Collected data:
============================================================
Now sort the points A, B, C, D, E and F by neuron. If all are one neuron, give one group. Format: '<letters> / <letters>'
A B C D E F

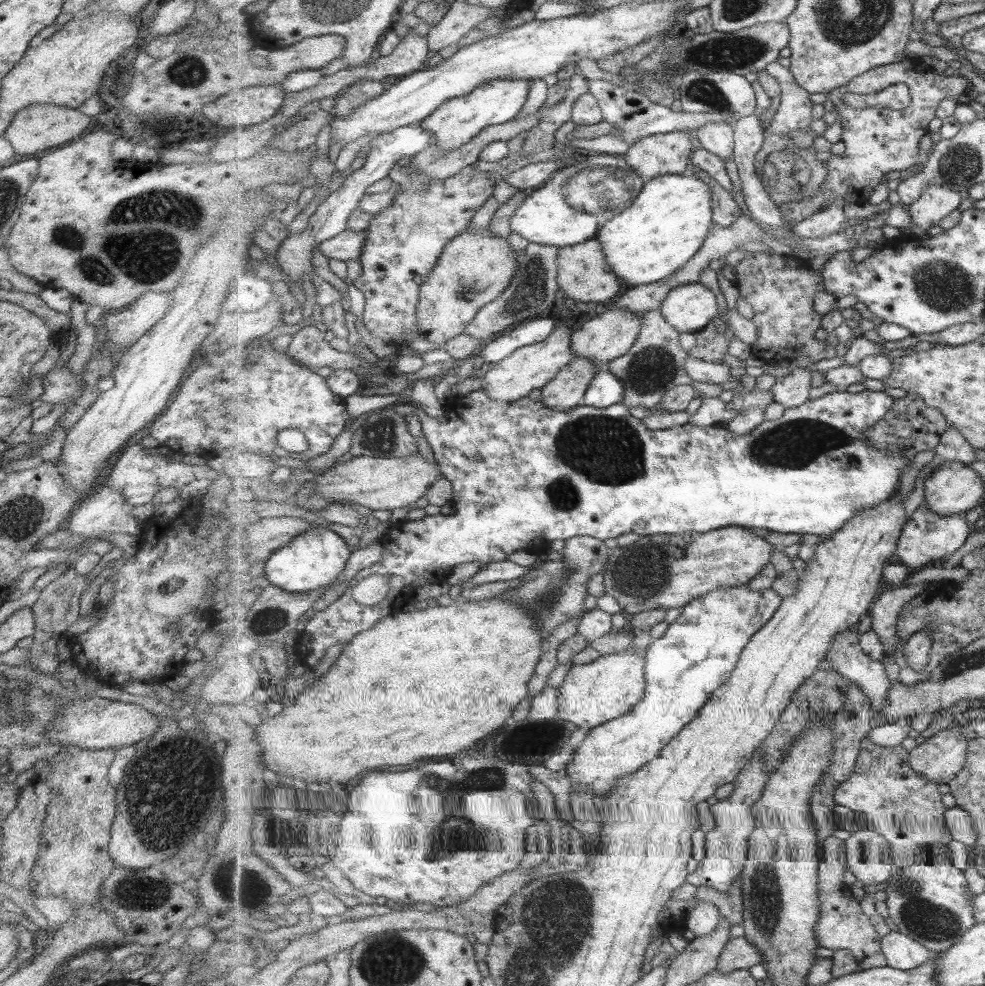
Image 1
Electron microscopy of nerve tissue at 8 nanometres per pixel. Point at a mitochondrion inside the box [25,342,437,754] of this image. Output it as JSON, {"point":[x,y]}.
{"point":[381,436]}

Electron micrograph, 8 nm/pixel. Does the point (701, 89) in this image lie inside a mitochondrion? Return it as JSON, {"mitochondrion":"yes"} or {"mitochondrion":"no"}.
{"mitochondrion":"yes"}

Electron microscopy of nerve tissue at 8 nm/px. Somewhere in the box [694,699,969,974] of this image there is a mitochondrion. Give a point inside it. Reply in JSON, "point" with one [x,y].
{"point":[919,915]}

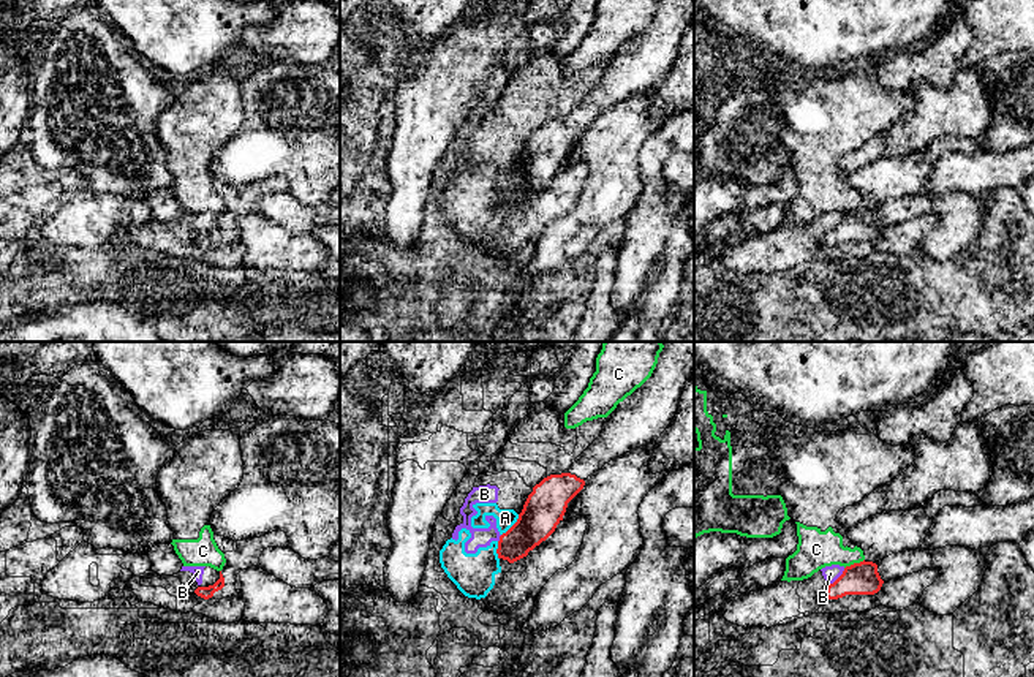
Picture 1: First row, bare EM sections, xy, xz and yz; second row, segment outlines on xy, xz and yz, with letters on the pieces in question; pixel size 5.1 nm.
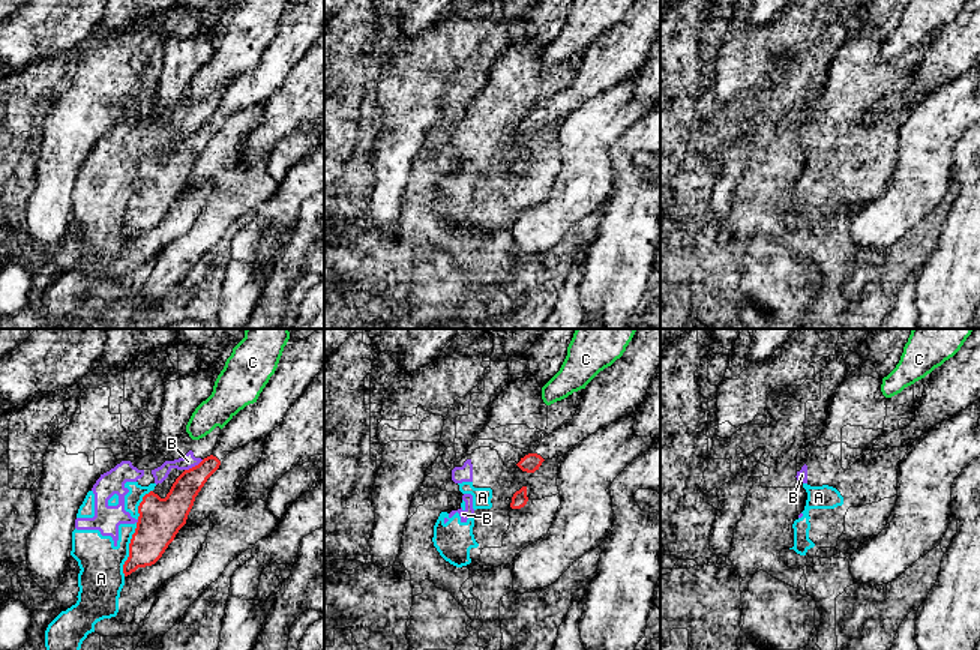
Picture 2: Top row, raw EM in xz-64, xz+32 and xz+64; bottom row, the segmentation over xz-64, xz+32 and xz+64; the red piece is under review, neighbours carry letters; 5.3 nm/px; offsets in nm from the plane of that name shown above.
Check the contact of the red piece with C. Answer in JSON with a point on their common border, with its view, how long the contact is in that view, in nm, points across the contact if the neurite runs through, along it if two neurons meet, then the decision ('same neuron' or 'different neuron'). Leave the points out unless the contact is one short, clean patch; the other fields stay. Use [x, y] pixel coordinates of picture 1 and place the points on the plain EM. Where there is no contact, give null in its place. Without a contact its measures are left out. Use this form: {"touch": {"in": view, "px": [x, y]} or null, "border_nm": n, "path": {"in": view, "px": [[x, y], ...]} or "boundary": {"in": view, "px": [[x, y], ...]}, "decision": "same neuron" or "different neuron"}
{"touch": {"in": "yz", "px": [854, 209]}, "border_nm": 120, "boundary": {"in": "yz", "px": [[864, 204], [845, 214]]}, "decision": "different neuron"}

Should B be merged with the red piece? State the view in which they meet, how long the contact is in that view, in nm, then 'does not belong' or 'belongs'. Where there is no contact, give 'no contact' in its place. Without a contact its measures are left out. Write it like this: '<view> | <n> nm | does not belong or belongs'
yz | 130 nm | does not belong

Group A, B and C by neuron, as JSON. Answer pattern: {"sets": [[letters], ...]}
{"sets": [["A", "B"], ["C"]]}

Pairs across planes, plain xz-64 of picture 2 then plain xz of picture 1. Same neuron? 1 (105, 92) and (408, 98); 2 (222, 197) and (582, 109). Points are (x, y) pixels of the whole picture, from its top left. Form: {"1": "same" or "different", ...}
{"1": "same", "2": "different"}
============================================================
What is expected:
Going through the records above line by line, transcribe each one exactly and skip any pictures.

Answer to this task:
Now sort the points A, B, C, D, E and F by neuron. If all are one neuron, give one group. Format: '<letters> / <letters>'
A B C D E F

Image 1
Electron microscopy of nerve tissue at 8 nanometres per pixel. Point at a mitochondrion inside the box [25,342,437,754] of this image. Output it as JSON, {"point":[x,y]}.
{"point":[381,436]}

Electron micrograph, 8 nm/pixel. Does the point (701, 89) in this image lie inside a mitochondrion? Return it as JSON, {"mitochondrion":"yes"} or {"mitochondrion":"no"}.
{"mitochondrion":"yes"}

Electron microscopy of nerve tissue at 8 nm/px. Somewhere in the box [694,699,969,974] of this image there is a mitochondrion. Give a point inside it. Reply in JSON, "point" with one [x,y].
{"point":[919,915]}

Picture 1: First row, bare EM sections, xy, xz and yz; second row, segment outlines on xy, xz and yz, with letters on the pieces in question; pixel size 5.1 nm.
Picture 2: Top row, raw EM in xz-64, xz+32 and xz+64; bottom row, the segmentation over xz-64, xz+32 and xz+64; the red piece is under review, neighbours carry letters; 5.3 nm/px; offsets in nm from the plane of that name shown above.
Check the contact of the red piece with C. Answer in JSON with a point on their common border, with its view, how long the contact is in that view, in nm, points across the contact if the neurite runs through, along it if two neurons meet, then the decision ('same neuron' or 'different neuron'). Leave the points out unless the contact is one short, clean patch; the other fields stay. Use [x, y] pixel coordinates of picture 1 and place the points on the plain EM. Where there is no contact, give null in its place. Without a contact its measures are left out. Use this form: {"touch": {"in": view, "px": [x, y]} or null, "border_nm": n, "path": {"in": view, "px": [[x, y], ...]} or "boundary": {"in": view, "px": [[x, y], ...]}, "decision": "same neuron" or "different neuron"}
{"touch": {"in": "yz", "px": [854, 209]}, "border_nm": 120, "boundary": {"in": "yz", "px": [[864, 204], [845, 214]]}, "decision": "different neuron"}

Should B be merged with the red piece? State the view in which they meet, how long the contact is in that view, in nm, then 'does not belong' or 'belongs'. Where there is no contact, give 'no contact' in its place. Without a contact its measures are left out. Write it like this: '<view> | <n> nm | does not belong or belongs'
yz | 130 nm | does not belong

Group A, B and C by neuron, as JSON. Answer pattern: {"sets": [[letters], ...]}
{"sets": [["A", "B"], ["C"]]}

Pairs across planes, plain xz-64 of picture 2 then plain xz of picture 1. Same neuron? 1 (105, 92) and (408, 98); 2 (222, 197) and (582, 109). Points are (x, y) pixels of the whole picture, from its top left. Form: {"1": "same" or "different", ...}
{"1": "same", "2": "different"}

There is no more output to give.